Dans l’antichambre du hangar, il clipse son masque à oxygène sur son casque, vérifie l’étanchéité des extrémités de son équipement. Des gestes maintes fois répétés, mais qu’il ne faut pas laisser à l’habitude ; dans le vide, la mort s’immisce dans les interstices, la négligence des détails.

Si l’empire s’en tient aux stratégies militaires logiques, si le vaisseau n’est pas Celle qui viendra des étoiles, alors sous peu, la station sera détruite. Une dernière fois, avec un sentiment de nostalgie aigüe, il appuie sur la commande du sas extérieur. La navette est sur sa plateforme, entourée d’une vapeur en microgravité, l’arrière de la soute grande ouverte.

L’intercom crépite à nouveau.

— Les radars détectent une salve de projectiles à très haute vélocité lancée depuis le vaisseau inconnu !

— Au moins, il n’y a plus de doute possible sur leurs intentions.

— Impact estimé avec le Magellan dans moins de dix minutes ! hurle Lannari dans ses oreilles.

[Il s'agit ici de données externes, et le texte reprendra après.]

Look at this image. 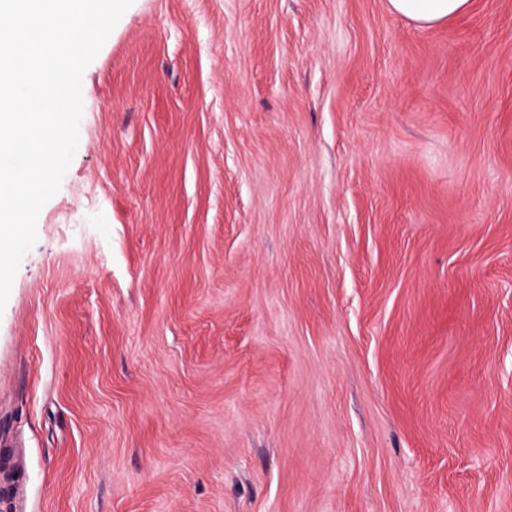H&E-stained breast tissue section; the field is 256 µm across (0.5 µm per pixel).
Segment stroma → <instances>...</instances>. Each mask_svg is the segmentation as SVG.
Returning <instances> with one entry per match:
<instances>
[{
	"mask_svg": "<svg viewBox=\"0 0 512 512\" xmlns=\"http://www.w3.org/2000/svg\"><path fill=\"white\" fill-rule=\"evenodd\" d=\"M0 313V512H512V0H134ZM388 5L419 26H433L466 13L471 0H388Z\"/></svg>",
	"mask_w": 512,
	"mask_h": 512,
	"instance_id": "1",
	"label": "stroma"
}]
</instances>
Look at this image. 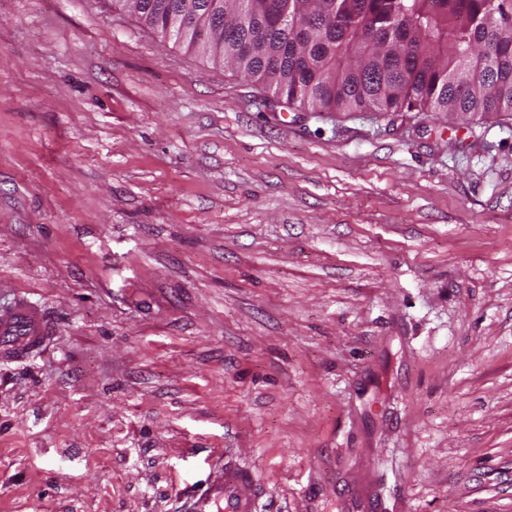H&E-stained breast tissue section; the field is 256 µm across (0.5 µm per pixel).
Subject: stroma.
I'll return each instance as SVG.
<instances>
[{"instance_id": "35a3bbf8", "label": "stroma", "mask_w": 512, "mask_h": 512, "mask_svg": "<svg viewBox=\"0 0 512 512\" xmlns=\"http://www.w3.org/2000/svg\"><path fill=\"white\" fill-rule=\"evenodd\" d=\"M111 0H0V512H512V113L268 108ZM51 325L42 309L21 297L12 307L0 310V357L22 359L49 339ZM255 474L224 456L219 476L178 496L184 512H255L260 497Z\"/></svg>"}]
</instances>
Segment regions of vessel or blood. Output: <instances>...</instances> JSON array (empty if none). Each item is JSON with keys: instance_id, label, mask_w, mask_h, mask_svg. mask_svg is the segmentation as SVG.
Returning a JSON list of instances; mask_svg holds the SVG:
<instances>
[{"instance_id": "vessel-or-blood-1", "label": "vessel or blood", "mask_w": 512, "mask_h": 512, "mask_svg": "<svg viewBox=\"0 0 512 512\" xmlns=\"http://www.w3.org/2000/svg\"><path fill=\"white\" fill-rule=\"evenodd\" d=\"M51 325L42 309L27 298L0 310V357L22 359L49 339ZM260 485L254 473L225 460L218 476L199 488L182 490L183 512H256Z\"/></svg>"}]
</instances>
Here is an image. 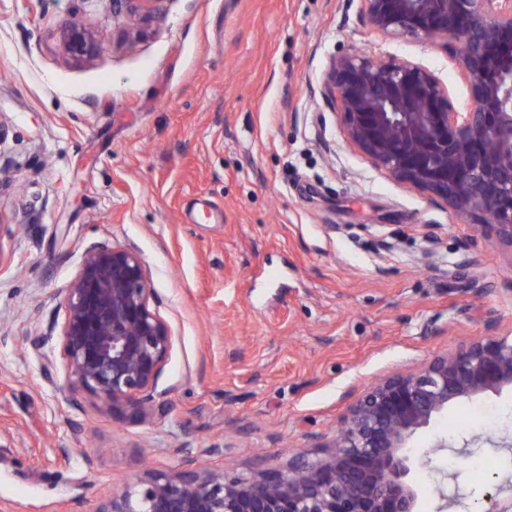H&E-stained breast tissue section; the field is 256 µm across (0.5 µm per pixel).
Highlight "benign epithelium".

Hiber s’élance, fait claquer ses bottes lestées sur le sol, rompu à l’exercice de courir en quasi-impesanteur. Ses longues foulées le mènent rapidement au pied de la rampe qu’il gravit sans ralentir. À bord de la navette, une petite centaine de gosses, la plupart terrorisés, le regarde remonter l’allée centrale au pas de charge, s’installer sur son siège et enfiler son harnais.

— Pilote, décollage immédiat.

— Oui-da, monsieur.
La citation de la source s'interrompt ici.